Stored data:
※ ※ ※

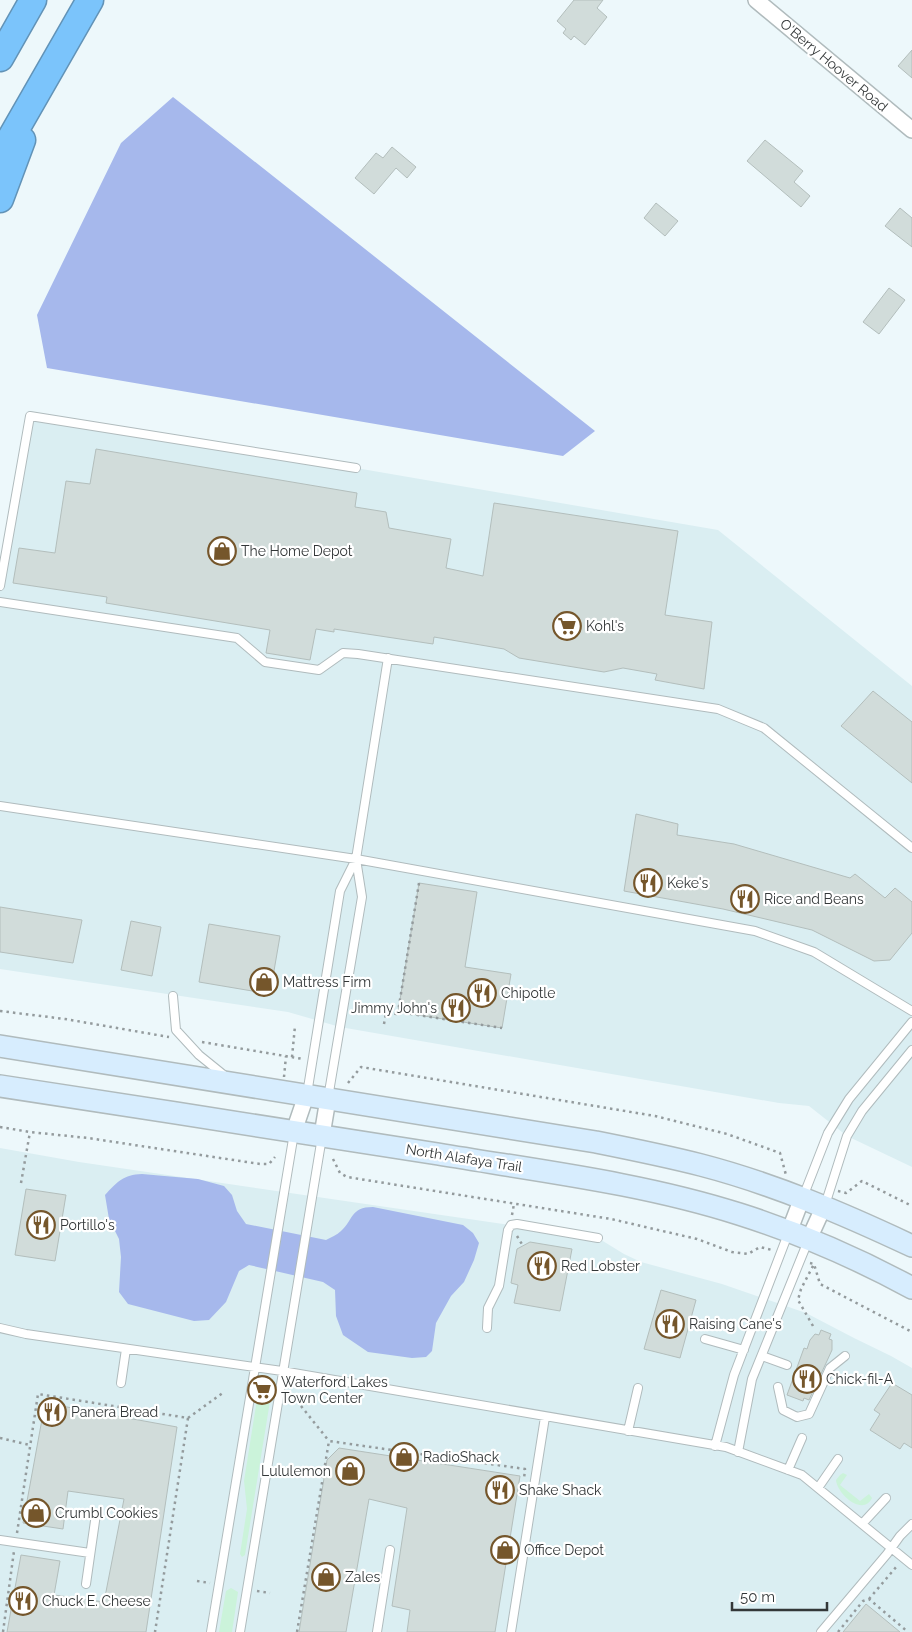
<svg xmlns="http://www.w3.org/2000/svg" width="912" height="1632" font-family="Raleway,sans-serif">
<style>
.built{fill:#daeef2}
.green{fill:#cbf3da}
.water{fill:#a6b8ec}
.building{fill:#d1dcda;stroke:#b3bebc}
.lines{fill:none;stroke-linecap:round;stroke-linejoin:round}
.service-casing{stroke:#b0bbbd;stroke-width:10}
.minor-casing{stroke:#b0bbbd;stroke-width:18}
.secondary-casing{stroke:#b0bbbd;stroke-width:24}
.motorway-casing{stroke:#6293b7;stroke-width:29}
.path{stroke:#949b9d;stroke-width:2.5;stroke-dasharray:2.5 4;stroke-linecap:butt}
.service{stroke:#fff;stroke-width:8}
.minor{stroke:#fff;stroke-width:15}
.secondary{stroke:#d7edfe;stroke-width:21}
.motorway{stroke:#7bc4fb;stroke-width:26}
.labels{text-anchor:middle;stroke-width:4.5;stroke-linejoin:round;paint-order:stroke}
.street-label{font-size:14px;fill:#333738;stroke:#fff}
.poi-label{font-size:14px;fill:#333738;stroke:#fff;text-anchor:start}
</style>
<rect width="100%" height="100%" fill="#edf8fb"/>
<!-- built -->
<path class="built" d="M30,416L356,468L718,530L912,686V1167L847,1136L809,1106L779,1103L340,1027L288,1012L0,969V586Z
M0,1148L79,1162L598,1238L624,1254L641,1262L722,1284L806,1313L854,1338L891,1356L912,1368V1632H0Z"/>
<!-- green -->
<path class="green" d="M264,1389L269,1391L271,1395L245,1555L242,1557L240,1554L247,1509L244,1481L258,1393Z
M843,1473L847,1475L840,1485L860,1501L869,1494L872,1498C863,1517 837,1494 836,1480L840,1475Z
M231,1588L238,1592L232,1632H219L226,1591Z"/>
<!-- water -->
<path class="water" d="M173,97L595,431L563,456L47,368L37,315L121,143Z
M142,1174L198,1179L224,1186L232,1195L237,1211L246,1224L326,1240C331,1237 337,1235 341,1231C353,1221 350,1207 373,1207L463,1225L473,1233L479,1243L474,1260L464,1282L451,1296L436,1323L432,1351L426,1357L412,1358L368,1352L343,1335L336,1316L335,1290L323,1282L249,1265L239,1271L226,1302L209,1320L194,1321L128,1304L119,1292L121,1257L119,1239L109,1219L105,1195C118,1181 123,1175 142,1174Z"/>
<!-- building -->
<path class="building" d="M574,0H603L597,8L607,17L585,45L574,36L571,40L563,33L566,29L557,21Z
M912,50V78L898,66Z
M765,140L803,171L794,182L810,196L801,207L747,161Z
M392,147L416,167L407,178L396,168L374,194L355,178L376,153L383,158Z
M656,203L678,221L665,236L644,218Z
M900,208L912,218V247L885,226Z
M889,288L905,300L879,334L863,322Z
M96,449L357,493L355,507L386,512L389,528L451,539L446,568L483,576L494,503L678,531L665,615L712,622L704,689L655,680L657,674L623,668L604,672L519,658L504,649L434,637L433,644L334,629V632L316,629L310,660L266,653L270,630L106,603L107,597L13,583L19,548L55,553L66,481L90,484Z
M873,691L912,722V783L841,726Z
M636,814L678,824L677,835L734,844L850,878L855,874L885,898L895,888L912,902V933L890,960L874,961L812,930L723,909L624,891Z
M419,883L477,892L465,967L511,974L502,1028L398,1012Z
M0,907L82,920L73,963L0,952Z
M131,921L161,927L152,976L121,970Z
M209,924L280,936L270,994L199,982Z
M26,1189L66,1195L55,1261L15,1255Z
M530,1242L572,1249L560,1311L514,1303L518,1285L511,1283L517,1249Z
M661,1290L696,1300L680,1358L644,1349Z
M821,1330L831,1334L829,1339L832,1340V1350L809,1400L804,1398L803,1401L787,1395L804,1348L807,1349L810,1340L815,1334L819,1335Z
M892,1383L912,1395V1448L904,1443L900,1449L870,1430L880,1414L874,1410Z
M45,1403L177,1427L146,1632H7L21,1555L60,1561L54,1595L104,1602L124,1499L68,1491L63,1529L23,1523Z
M339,1448L520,1476L495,1632H407L410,1610L392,1606L407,1508L369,1499L346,1632H299L327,1460Z
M866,1604L900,1632H843Z"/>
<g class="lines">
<defs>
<path id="service" d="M0,586L30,416L356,468
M0,602L237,638L265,662L319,670L343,653L358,654L718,709L764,728L912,848
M0,806L356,859L755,931L814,952L912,1011
M173,996L176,1030L199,1055L225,1076
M307,1094L340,891L356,859L388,658
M328,1098L362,897L356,859
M803,1197L828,1133L849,1099L912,1022
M825,1205L847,1136L862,1111L912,1050
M0,1328L26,1334L282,1371L726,1447L802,1475L912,1565
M487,1328L488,1308L499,1286L508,1230L511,1225L517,1224L598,1238
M705,1339L744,1350
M762,1356L787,1365
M121,1383L126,1349
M778,1387L783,1410L797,1417L809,1414L830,1368L845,1356
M628,1431L638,1388
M715,1446L734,1375L788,1234
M738,1452L752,1379L808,1241
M788,1470L802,1438
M818,1488L838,1459
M862,1524L886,1498
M0,1540L90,1553
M86,1584L96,1514
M211,1632L294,1133
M240,1632L322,1137
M377,1632L390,1550
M511,1632L545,1417
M821,1632L887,1554L900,1536L912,1524"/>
<path id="minor" d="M756,0L912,130
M294,1131L306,1096
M322,1135L328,1099
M789,1232L802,1198
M809,1239L824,1206"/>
<path id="secondary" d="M0,1046L596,1142C631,1149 666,1156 701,1165C774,1184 844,1214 912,1246
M0,1086C146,1109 292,1130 438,1154C539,1171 642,1183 739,1214C799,1233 857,1258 912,1288"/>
<path id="motorway" d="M0,58L33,0
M0,157L90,0
M0,199L22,140"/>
</defs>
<!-- service casing -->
<use href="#service" class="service-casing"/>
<!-- minor casing -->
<use href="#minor" class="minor-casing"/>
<!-- secondary casing -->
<use href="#secondary" class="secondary-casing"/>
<!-- motorway casing -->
<use href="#motorway" class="motorway-casing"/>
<!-- path -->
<path class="path" d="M419,883L398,1012L502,1028
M0,1011L65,1019L169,1037
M384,1024L386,1013L397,1014L398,1012
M202,1042L303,1059L304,1058
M292,1057L295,1026
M284,1077L286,1056
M348,1083L361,1067L655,1116L727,1134L780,1153L786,1175
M0,1127L30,1132L88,1138L260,1164H269L275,1157
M333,1159L340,1173L347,1177L611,1219L697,1239L732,1252L748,1254L760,1247L772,1250
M21,1183L30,1132
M838,1191L846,1193L862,1181L912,1206
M512,1215L514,1204
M517,1236L523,1246
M810,1263L814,1264L820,1284L912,1332
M813,1326L798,1300L801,1289L814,1264
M301,1406L329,1441
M188,1418L224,1392
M0,1438L30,1445
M17,1533L38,1394L188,1418L155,1632
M197,1581L210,1583
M257,1591L270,1593
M869,1599L897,1566
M3,1632L14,1551
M297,1632L329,1441L525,1469L524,1479
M838,1632L863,1601L869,1599L908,1632"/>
<!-- service -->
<use href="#service" class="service"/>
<!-- minor -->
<use href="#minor" class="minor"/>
<!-- secondary -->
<use href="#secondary" class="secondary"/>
<!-- motorway -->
<use href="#motorway" class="motorway"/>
</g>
<!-- icons -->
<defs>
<symbol id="shop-ring" viewBox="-11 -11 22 22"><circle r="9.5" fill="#fff" stroke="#75562b" stroke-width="1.5"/><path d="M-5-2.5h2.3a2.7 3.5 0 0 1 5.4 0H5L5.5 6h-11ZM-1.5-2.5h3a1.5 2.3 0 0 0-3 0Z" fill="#75562b"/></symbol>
<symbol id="supermarket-ring" viewBox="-11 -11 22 22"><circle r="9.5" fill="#fff" stroke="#75562b" stroke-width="1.5"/><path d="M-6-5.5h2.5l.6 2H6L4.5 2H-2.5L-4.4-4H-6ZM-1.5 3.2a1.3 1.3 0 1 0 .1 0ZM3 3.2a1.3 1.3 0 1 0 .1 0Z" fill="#75562b"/></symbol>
<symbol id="restaurant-ring" viewBox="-11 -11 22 22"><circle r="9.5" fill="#fff" stroke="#75562b" stroke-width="1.5"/><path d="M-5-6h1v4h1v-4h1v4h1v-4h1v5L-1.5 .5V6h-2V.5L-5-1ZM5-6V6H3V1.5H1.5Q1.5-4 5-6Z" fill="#75562b"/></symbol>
</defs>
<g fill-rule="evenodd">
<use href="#shop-ring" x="206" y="535" width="32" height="32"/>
<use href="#supermarket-ring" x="551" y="610" width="32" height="32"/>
<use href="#restaurant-ring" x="632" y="867" width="32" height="32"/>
<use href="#restaurant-ring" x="729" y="883" width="32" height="32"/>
<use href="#shop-ring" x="248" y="966" width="32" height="32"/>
<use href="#restaurant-ring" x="466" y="977" width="32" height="32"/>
<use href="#restaurant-ring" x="440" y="992" width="32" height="32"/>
<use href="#restaurant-ring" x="25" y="1209" width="32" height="32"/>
<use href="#restaurant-ring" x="526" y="1250" width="32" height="32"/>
<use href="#restaurant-ring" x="654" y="1308" width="32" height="32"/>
<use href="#restaurant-ring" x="791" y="1363" width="32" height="32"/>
<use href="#supermarket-ring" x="246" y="1374" width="32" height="32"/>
<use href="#restaurant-ring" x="36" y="1396" width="32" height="32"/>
<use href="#shop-ring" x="388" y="1441" width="32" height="32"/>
<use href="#shop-ring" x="334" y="1455" width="32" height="32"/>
<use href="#restaurant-ring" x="484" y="1474" width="32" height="32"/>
<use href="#shop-ring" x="20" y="1497" width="32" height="32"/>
<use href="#shop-ring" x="489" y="1534" width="32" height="32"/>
<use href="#shop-ring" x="310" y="1561" width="32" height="32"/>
<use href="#restaurant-ring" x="7" y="1585" width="32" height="32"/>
</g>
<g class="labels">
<!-- street labels -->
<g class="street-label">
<text transform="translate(834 65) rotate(40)" y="5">O'Berry Hoover Road</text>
<text transform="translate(464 1158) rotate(9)" y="5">North Alafaya Trail</text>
</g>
<!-- poi labels -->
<g class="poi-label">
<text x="241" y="556">The Home Depot</text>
<text x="586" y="631">Kohl's</text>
<text x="667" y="888">Keke's</text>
<text x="764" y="904">Rice and Beans</text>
<text x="283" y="987">Mattress Firm</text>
<text x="501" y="998">Chipotle</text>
<text x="437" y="1013" text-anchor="end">Jimmy John's</text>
<text x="60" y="1230">Portillo's</text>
<text x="561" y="1271">Red Lobster</text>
<text x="689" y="1329">Raising Cane's</text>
<text x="826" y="1384">Chick-fil-A</text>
<text x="281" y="1387">Waterford Lakes<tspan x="281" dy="16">Town Center</tspan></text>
<text x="71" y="1417">Panera Bread</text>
<text x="423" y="1462">RadioShack</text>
<text x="331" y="1476" text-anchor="end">Lululemon</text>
<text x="519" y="1495">Shake Shack</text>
<text x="55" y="1518">Crumbl Cookies</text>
<text x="524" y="1555">Office Depot</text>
<text x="345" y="1582">Zales</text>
<text x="42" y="1606">Chuck E. Cheese</text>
</g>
</g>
<!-- scale -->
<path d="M732 1602v8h95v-8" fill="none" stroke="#333738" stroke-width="2.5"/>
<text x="740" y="1602" font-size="15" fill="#333738" stroke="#ffffff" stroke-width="4" paint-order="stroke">50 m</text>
</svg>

※ ※ ※

Please show every line above that includes the word "lines".

SOLUTION TO THIS EXERCISE →
.lines{fill:none;stroke-linecap:round;stroke-linejoin:round}
<g class="lines">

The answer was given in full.